München – Siemens hält trotz massiver Proteste an Technologiezulieferungen für eine riesige Kohlemine in Australien fest. Man hätte den Auftrag für eine Zugsignalanlage im Vorfeld weiser beurteilen sollen, erklärte Konzernchef Joe Kaeser per Twitter selbstkritisch. Siemens habe nun aber entschieden, gegenüber dem indischen Adani-Konzern, der die Mine bauen will, vertragstreu zu bleiben und die Signalanlage zu liefern, die Kohlezüge in den künftig weltgrößten Kohleexporthafen an der australischen Ostküste lotsen soll.
„Versprechen zu halten, hat für Siemens höchste Priorität“, erklärte Kaeser. An andere Versprechen, nämlich das Weltklima durch Siemens-Technik zu retten, erinnern ihn dagegen Klima-Aktivisten. Sie nehmen Siemens verstärkt aufs Korn. „Joe Kaeser macht einen unentschuldbaren Fehler“, kritisierte Luisa Neubauer. Die 23-Jährige ist deutsches Gesicht der globalen Klimaprotestorganisation Fridays for Future.
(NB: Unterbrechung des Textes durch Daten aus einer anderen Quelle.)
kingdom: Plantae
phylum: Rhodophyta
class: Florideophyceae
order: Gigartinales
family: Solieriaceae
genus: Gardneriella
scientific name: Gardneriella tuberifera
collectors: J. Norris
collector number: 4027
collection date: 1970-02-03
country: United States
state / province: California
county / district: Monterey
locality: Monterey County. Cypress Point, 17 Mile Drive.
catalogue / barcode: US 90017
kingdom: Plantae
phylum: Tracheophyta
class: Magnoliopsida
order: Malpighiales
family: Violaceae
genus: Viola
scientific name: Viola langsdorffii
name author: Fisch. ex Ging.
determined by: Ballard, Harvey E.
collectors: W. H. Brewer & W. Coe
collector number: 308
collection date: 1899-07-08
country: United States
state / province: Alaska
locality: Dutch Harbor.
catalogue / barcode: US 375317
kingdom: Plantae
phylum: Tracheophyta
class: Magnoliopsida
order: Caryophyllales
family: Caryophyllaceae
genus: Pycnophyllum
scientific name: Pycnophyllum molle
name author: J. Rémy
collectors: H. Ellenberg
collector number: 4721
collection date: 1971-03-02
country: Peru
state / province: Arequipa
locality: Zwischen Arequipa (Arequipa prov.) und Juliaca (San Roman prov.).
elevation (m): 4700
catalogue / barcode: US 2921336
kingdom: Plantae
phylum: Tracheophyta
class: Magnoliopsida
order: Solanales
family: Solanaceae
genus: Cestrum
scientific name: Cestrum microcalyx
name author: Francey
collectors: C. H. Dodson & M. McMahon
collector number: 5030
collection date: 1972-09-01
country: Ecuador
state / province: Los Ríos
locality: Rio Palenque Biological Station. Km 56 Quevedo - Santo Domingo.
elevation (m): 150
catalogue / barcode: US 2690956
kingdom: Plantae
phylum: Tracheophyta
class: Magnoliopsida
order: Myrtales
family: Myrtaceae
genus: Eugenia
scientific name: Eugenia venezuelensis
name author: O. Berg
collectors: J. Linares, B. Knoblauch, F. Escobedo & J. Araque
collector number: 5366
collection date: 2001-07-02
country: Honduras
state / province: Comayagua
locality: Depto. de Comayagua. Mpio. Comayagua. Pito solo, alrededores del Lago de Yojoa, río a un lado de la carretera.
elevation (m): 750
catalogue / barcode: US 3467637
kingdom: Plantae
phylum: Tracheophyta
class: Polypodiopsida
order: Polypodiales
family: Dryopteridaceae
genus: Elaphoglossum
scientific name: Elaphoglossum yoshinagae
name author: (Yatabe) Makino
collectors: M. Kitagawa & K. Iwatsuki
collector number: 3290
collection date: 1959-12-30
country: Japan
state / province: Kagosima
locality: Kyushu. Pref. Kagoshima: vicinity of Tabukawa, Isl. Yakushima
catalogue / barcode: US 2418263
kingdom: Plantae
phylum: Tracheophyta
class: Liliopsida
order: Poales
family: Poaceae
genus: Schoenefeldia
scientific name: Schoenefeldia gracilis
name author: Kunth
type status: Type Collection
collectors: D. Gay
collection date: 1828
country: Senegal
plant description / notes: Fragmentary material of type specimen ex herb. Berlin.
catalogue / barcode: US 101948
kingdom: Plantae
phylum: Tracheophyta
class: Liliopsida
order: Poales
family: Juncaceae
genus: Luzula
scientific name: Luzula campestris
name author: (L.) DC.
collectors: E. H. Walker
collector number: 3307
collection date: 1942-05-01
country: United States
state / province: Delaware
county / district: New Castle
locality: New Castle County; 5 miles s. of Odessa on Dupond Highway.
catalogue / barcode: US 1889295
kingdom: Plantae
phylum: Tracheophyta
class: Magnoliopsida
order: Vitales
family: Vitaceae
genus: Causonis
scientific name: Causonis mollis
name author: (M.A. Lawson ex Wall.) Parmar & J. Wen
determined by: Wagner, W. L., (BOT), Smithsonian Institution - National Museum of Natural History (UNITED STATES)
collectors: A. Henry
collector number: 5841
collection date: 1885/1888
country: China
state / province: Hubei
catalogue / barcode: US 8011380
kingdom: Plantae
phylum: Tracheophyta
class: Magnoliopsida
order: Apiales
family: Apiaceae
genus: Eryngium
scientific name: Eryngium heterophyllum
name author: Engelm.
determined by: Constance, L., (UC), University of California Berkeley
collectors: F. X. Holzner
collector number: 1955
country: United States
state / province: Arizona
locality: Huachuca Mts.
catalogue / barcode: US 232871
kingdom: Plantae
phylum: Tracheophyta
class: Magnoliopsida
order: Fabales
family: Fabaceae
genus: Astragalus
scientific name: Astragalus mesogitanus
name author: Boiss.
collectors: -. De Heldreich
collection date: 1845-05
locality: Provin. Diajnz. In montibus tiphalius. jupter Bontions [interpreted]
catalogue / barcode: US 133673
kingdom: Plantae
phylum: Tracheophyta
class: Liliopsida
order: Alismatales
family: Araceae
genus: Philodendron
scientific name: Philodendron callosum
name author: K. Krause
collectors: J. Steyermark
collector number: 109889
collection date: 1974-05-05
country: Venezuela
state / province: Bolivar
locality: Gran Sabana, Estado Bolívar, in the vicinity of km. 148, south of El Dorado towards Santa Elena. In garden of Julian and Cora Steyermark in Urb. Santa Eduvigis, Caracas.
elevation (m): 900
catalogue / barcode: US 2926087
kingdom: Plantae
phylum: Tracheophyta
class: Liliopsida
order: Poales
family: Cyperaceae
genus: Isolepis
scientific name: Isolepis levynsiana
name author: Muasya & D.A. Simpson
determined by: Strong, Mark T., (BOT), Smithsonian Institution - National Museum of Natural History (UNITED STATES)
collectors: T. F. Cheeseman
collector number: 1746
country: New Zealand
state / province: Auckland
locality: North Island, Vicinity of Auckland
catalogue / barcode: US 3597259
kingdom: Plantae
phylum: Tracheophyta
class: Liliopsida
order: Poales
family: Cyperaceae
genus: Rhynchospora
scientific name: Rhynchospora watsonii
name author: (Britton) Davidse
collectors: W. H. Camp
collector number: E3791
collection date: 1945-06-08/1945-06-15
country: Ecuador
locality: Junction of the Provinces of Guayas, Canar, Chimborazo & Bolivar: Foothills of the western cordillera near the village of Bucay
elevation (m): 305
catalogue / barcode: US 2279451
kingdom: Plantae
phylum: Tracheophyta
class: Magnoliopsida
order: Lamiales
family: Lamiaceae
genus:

Die hat nicht nur am Montag spontan in einem Dutzend deutschen Städten gegen die Siemens-Entscheidung protestiert.
Würde Siemens die Klimakrise wirklich ernst nehmen, hätte sich Kaeser beim Auftrag für die Kohlemine anders entschieden, meinte ein Sprecher von Fridays for Future. Auch australische Umweltgruppen protestierten heftig. Der Entscheid, Technologie für die Kohlemine zu liefern, sei „nichts weniger als schändlich“, erklärte die Australian Conservation Foundation. Sie ruiniere das Klimaimage von Siemens. Nun schlage der Konzern Profit aus dem „Katastrophenvorhaben“ im australischen Bundesstaat Queensland, kritisiert Neubauer.
Sie meint damit den Signaltechnik-Auftrag über 18 Millionen Euro, den Siemens Mitte Dezember 2019 unterzeichnet hat. Die Siemens-Technik soll dafür sorgen, dass ab 2021 jährlich bis zu 60 Millionen Tonnen Kohle per Zug über 200 Kilometer hinweg zu einem riesigen Verladehafen nahe des weltgrößten Korallenriffs Great Barrier Reef transportiert werden. Dort befördern sie Schiffe weiter zur Verfeuerung in indischen Kohlekraftwerken. Das würde jährlich fast 80 Millionen Tonnen des Klimakillers Kohlendioxid in die Atmosphäre pusten. Die Mine, die 60 Jahre lang fördern soll, wäre die größte ihrer Art in Australien und eine der größten weltweit.
Neben den Beteuerungen, klimafreundliche Technik zu entwickeln und zu verkaufen, wirbt Siemens damit, bis 2030 klimaneutral zu wirtschaften. Auch Greta Thunberg als Gründerin von Fridays for Future hatte Kaeser vergeblich dazu aufgerufen, Adani nicht zu beliefern. Siemens hat anders entschieden. „Das ist unglaublich schwach, Versprechen gegenüber Kunden sind dem Unternehmen wichtiger als Umweltschutz“, meint nun auch Regine Richter. Sie ist Energieexpertin der Umweltorganisation Urgewald.
Es habe keinen rechtlich und wirtschaftlich verantwortungsvollen Weg gegeben, den Auftrag zu stornieren, verteidigt sich Kaeser. Siemens hätte bei einer Rücknahme in der Höhe ungenannte Vertragsstrafen zahlen müssen. Zudem hätte eine Stornierung seitens Siemens das Projekt nicht gestoppt, weil dann Konkurrenten Signaltechnik liefern würden. Das ist umstritten. So hätten Alstom und Hitachi Rail eine Zusammenarbeit mit Adani abgelehnt, behauptet Urgewald unter Berufung auf australische Umweltgruppen. Siemens könnte mittlerweile einziger Anbieter für die Kohletransportlinie sein. Eine Absage seitens Siemens hätte das Projekt zumindest deutlich verzögert.
Kaeser zieht sich indessen auch auf rechtliche Positionen zurück. Die Mine sei von der australischen Regierung und dortigen Gerichten genehmigt. Auch indigene Völker Australiens stünden dahinter. Dem widersprach die Gesellschaft für bedrohte Völker (GfbV). „Da scheint Herr Kaeser schlecht informiert worden zu sein“, sagte GfbV-Referentin Yvonne Bangert. Die betroffenen Stämme, Wangan und Jagalingou, hätten sich „bis zur finanziellen Erschöpfung gegen diese Kohlemine gewehrt“.